These were two great creative performing geniuses.
There is almost nothing they could not do.
Cagney's performance as George M. Cohan in "Yankee Doodle Dandy" is absolutely in every way possible beautiful and unforgettable. The moment of his father's death is heartbreaking.
I was thinking about the range of people like this when I was watching a few scenes from "Whit Christmas" last night.
Danny Kaye, known of course as a great comic and song-and-dance man was so powerful in a made-for-TV movie that came out in the '80's. Based on a real life story, the movie is called "Skokie" and it is about a Jewish man who protests a neo-Nazi march in suburban Chicago in modern times. Slowly he reveals that he is a concentration camp survivor. The film and Kaye are devastating.

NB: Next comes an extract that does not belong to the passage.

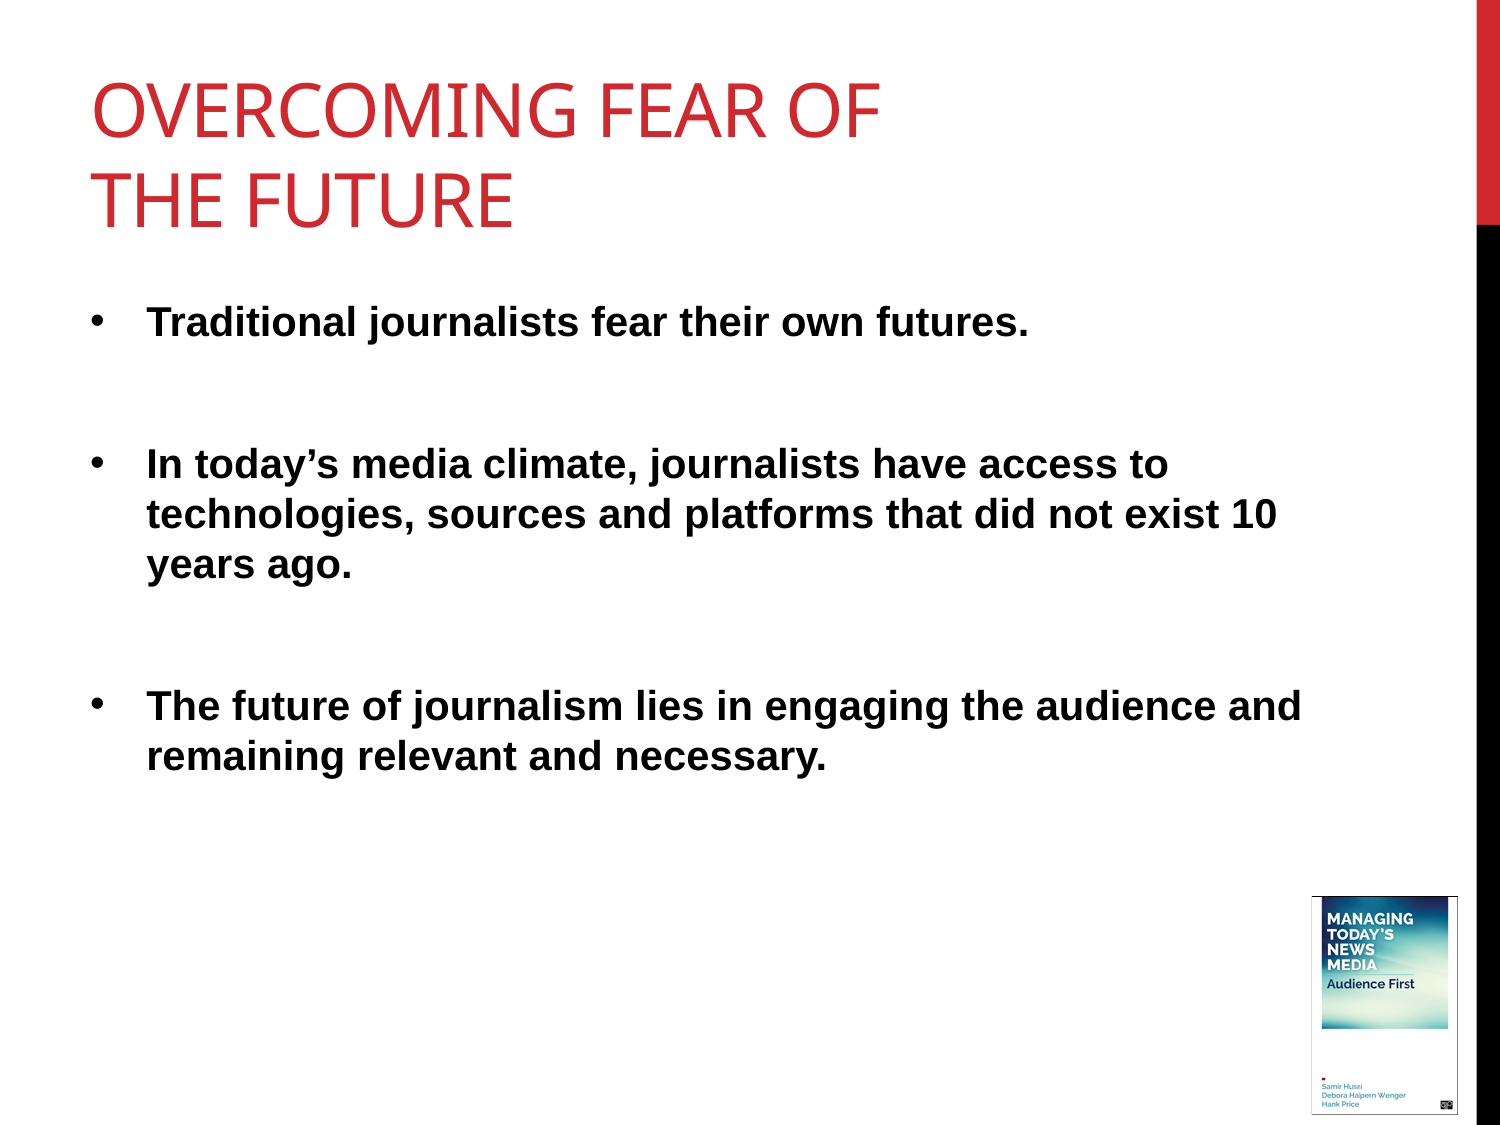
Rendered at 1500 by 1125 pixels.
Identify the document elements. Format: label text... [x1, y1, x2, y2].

So many people cheered when the "studio system" was dismantled, but it was the studio system of teaching and learning and covering all bases that allowed already gifted people to shine even brighter as they polished one skill after another.
We had a small taste of that right here on Hamilton Street when the CBC was cooking on all cylinders.
Of course, we will always have great performers emerging to the front lines, but I doubt that we will ever again see the likes of such triple-threat stars as Hope and Cagney, Crosby, Sinatra, Garland, Mickey Rooney. I saw Rooney on stage in "Sugar Babies" with Ann Miller in San Fransisco about 25 years ago. Rooney was an encyclopedia of performance art.